▸ Exercise task A
In the committee hearing transcript, how many staff at BA does Mr Binley say were asked in June to work for a month free?

▸ Text to read

Q113 Mr Binley: I understand that
and I am grateful for your answer. I am still not sure about the
message that is given out when we read reports of sizeable rows,
asking Mr Woodward to leave the meeting and all of that. Is it
purely frivolous?
Lord Mandelson: It is not only
frivolous; it is also trivial and gossip masquerading as journalism.
I do not recognise any of these accounts.
Q114 Mr Binley: That clears it up
for a lot of people.
Lord Mandelson: They are a complete
fiction.
Q115 Mr Binley: My final question
is about your comment that "The worst is over, so we can
keep on spending".
Lord Mandelson: I do not think
that is quite what
Q116 Mr Binley: Is that a frivolous
comment too? It is just a headline that I am quoting.
Lord Mandelson: It is probably
in the Daily Mail.
Q117 Mr Binley: You saw that it was
in the Daily Mail.
Lord Mandelson: It is not, is
it?
Q118 Chairman: Absolutely right!
Lord Mandelson: I could not see
the newspaper in question through the stenographer, but I guessed
right!
Q119 Mr Binley: Let me press this,
because only in June 40,000 staff at BA were asked to work for
a month free. I do not understand how those two statements line
up, and it is an important matter for people out there.

▸ Data lines
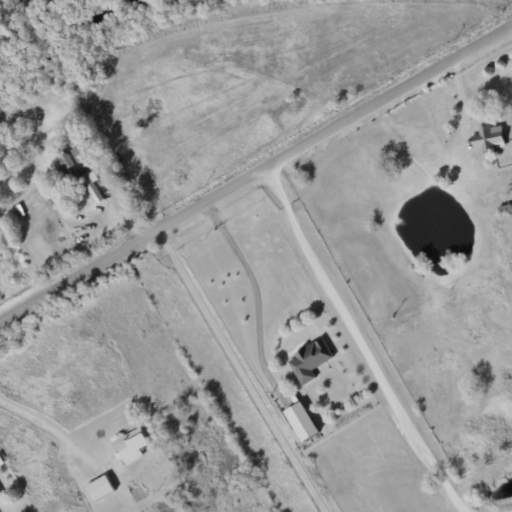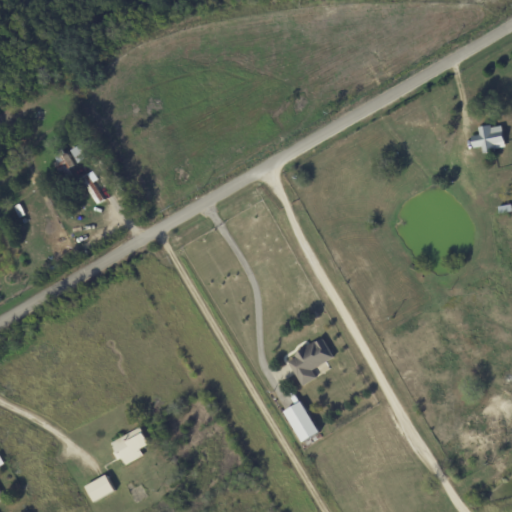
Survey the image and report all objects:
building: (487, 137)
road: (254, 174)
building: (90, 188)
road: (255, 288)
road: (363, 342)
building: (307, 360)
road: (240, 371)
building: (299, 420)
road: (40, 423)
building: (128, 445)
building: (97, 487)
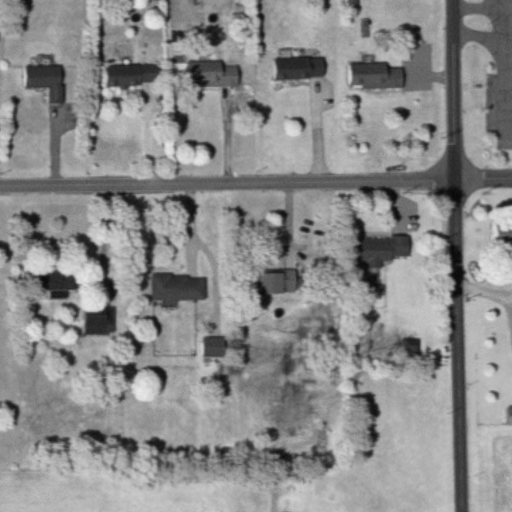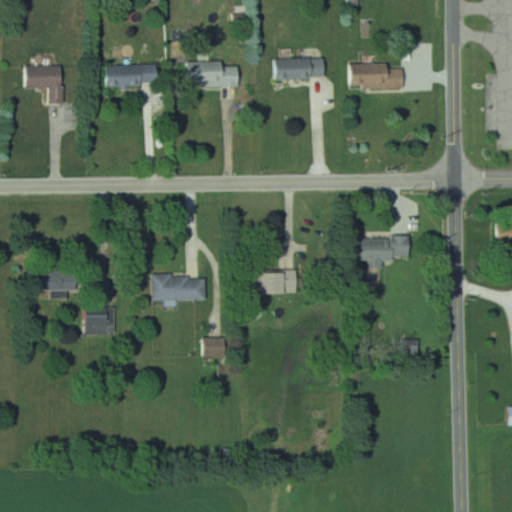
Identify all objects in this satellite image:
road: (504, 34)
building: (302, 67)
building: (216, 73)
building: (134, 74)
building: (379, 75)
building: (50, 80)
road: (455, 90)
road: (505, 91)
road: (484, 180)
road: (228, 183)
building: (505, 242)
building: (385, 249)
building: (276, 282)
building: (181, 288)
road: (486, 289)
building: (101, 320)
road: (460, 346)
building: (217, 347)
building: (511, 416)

---

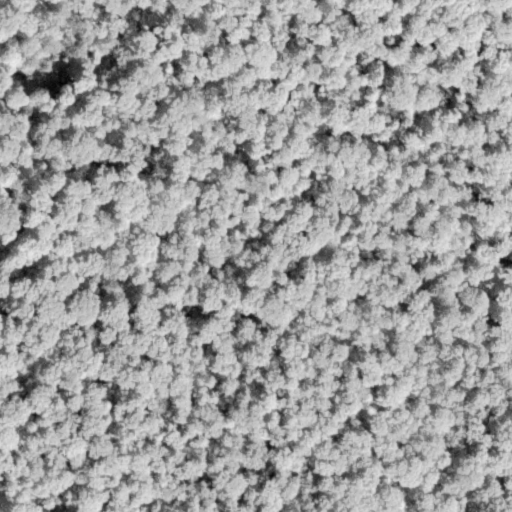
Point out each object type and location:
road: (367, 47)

▸ Exercise task B
Return every line of the records that contains the string "image". Case counts.

▸ Reply A
40,000

▸ Reply B
Survey the image and report all objects:
Identify all objects in this satellite image:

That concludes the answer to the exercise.